# Task instructions
A - In the passage on Zechariah's prophecies, translate this sentence into Spanish: "Interestingly, the name Jesus is the Greek form of Jehoshua, or Joshua."
B - According to the passage on Zechariah's prophecies, whom does Zechariah view as a symbol of the future Messiah?
C - Continue the passage on Zechariah's prophecies of the temple and Messiah from its last sentence.

While the kingdoms of Israel and Judah were carried off, and the tribes of Israel still lost to mankind, the Lord promised to restore them. Judah would return from captivity and the temple rebuilt (known as the Second Temple). Yet in 70 AD, Judah would be destroyed again, this time by the Romans. They would live in exile for almost 2000 years, with the hope that someday Yahweh would restore them to their land, and allow them to build the third temple in Jerusalem.

With the earth fallen from God’s presence, Isaiah, Zechariah, Malachi and other prophets foresaw the day when Yahweh would return in power and glory, Restoring not only Israel, but the whole earth, back into God’s presence.

Zechariah’s Teachings and Prophecies of the Temple and Messiah

Zechariah’s teachings and prophesies of the future focus on the priesthood and temple. While Judah has a governor, greater emphasis and power is given to the chief high priest, Joshua. Joshua, as chief high priest, was directly involved in the building of the 2nd temple and the services occurring within it. For Zechariah, Joshua is viewed as a symbol of the future Messiah, who would save Israel in the long run. Joshua restored the priestly blessings of the temple to Israel, and the Messiah would restore Israel back into God’s presence in his celestial temple.

Interestingly, the name Jesus is the Greek form of Jehoshua, or Joshua. Zechariah may have been speaking regarding the great chief priest of his day, but his prophesy foreshadows the Messiah, who also would be named Yeshua. Joshua is told to remove his dirty clothes and replace them with clean and holy garments. This is a common theme for priests and prophets who are cleansed prior to entering into God’s presence. Moses removed his sandals on holy ground; Aaron and his sons were clothed in priestly temple robes; in early Jewish-Christian texts, Enoch, Isaiah and others put on celestial clothing prior to performing service at God’s throne. Joshua’s clothing change symbolized his inner cleansing and that of Judah, as the temple was readied for service.

In Wikipedia’s comments regarding the Book of Zechariah, we read:

“The purpose of this book is not strictly historical but theological and pastoral. The main emphasis is that God is at work and plans to live again with His people in Jerusalem. He will save them from their enemies and cleanse them from sin.
“Zechariah's concern for purity is apparent in the temple, priesthood and all areas of life as the prophecy gradually eliminates the influence of the governor in favour of the high priest, and the sanctuary becomes ever more clearly the centre of messianic fulfillment. The prominence of prophecy is quite apparent in Zechariah, but it is also true that Zechariah (along with Haggai) allows prophecy to yield to the priesthood; this is particularly apparent in comparing Zechariah to "Third Isaiah" (chapters 55–66 of the Book of Isaiah), whose author was active sometime after the first return from exile.

Layout records
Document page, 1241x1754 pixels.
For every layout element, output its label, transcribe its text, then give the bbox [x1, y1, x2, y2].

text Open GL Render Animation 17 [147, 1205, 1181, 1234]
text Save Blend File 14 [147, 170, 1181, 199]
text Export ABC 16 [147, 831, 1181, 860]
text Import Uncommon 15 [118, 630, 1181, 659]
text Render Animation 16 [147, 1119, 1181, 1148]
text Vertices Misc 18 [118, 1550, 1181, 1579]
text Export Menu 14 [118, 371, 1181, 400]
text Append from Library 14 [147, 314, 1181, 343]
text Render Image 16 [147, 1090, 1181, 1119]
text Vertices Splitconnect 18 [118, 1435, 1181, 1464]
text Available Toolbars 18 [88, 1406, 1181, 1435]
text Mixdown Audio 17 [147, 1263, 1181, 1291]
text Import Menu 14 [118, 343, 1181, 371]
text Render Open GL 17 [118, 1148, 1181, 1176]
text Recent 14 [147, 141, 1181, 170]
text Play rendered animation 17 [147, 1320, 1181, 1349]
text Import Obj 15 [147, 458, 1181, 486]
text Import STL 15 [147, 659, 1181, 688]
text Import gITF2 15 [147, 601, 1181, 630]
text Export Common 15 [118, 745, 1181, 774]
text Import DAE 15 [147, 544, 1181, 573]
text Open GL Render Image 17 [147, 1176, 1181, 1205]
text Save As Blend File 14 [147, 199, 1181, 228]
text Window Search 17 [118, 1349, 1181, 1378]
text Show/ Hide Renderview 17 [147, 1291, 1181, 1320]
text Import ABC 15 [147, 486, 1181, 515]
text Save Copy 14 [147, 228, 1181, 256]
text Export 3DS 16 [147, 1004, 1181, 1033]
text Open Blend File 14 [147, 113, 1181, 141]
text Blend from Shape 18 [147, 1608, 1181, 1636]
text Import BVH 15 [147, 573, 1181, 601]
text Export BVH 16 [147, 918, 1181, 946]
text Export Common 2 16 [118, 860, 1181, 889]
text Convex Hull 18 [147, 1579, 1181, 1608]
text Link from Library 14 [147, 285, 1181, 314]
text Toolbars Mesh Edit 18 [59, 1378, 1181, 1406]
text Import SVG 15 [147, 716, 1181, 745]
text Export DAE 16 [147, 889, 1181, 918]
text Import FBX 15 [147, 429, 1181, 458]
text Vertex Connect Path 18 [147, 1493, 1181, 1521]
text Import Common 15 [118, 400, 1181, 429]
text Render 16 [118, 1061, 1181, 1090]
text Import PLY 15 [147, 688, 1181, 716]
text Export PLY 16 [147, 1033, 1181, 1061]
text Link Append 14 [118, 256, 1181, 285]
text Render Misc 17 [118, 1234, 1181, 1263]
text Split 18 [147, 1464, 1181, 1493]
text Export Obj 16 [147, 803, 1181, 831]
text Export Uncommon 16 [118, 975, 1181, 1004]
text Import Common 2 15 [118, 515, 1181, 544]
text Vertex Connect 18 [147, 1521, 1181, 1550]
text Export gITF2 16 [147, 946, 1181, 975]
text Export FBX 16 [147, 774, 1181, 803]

# Answers given
A - Curiosamente, el nombre Jesús es la forma griega de Jehoshua, o Josué.

B - Joshua, the chief high priest.

C -
“Most Christian commentators read the series of predictions in chapters 7 to 14 as Messianic prophecies, either directly or indirectly.These chapters helped the writers of the Gospels understand Jesus’ suffering, death and resurrection, which they quoted as they wrote of Jesus’ final days. Much of the Book of Revelation, which narrates the denouement of history, is also colored by images in Zechariah.”

Jim Faulconer notes that the first 6 chapters may be a chiasmus, which allows the earliest portions to help explain the later, more obscure prophesies. It also demonstrates that the priesthood and temple are in the center of Zechariah’s prophesy. We learn that the priesthood represents God’s power and the temple represents God’s knowledge, secrets, and presence.

In chapter 6, Zechariah makes crowns, one of which is placed upon Joshua’s head. Zechariah sees that the Branch will also receive a crown, rebuild the temple, serving and blessing the people, even as Joshua will do for his people.

According to, we find that:

“Some of the things we know about the Branch:
(1) The Branch will be a man. (Isa 4:2; Jer 23:3-5; 33:14-26)
(2) The Branch will be from Israel. (Micah 5:2; Isa 53:2)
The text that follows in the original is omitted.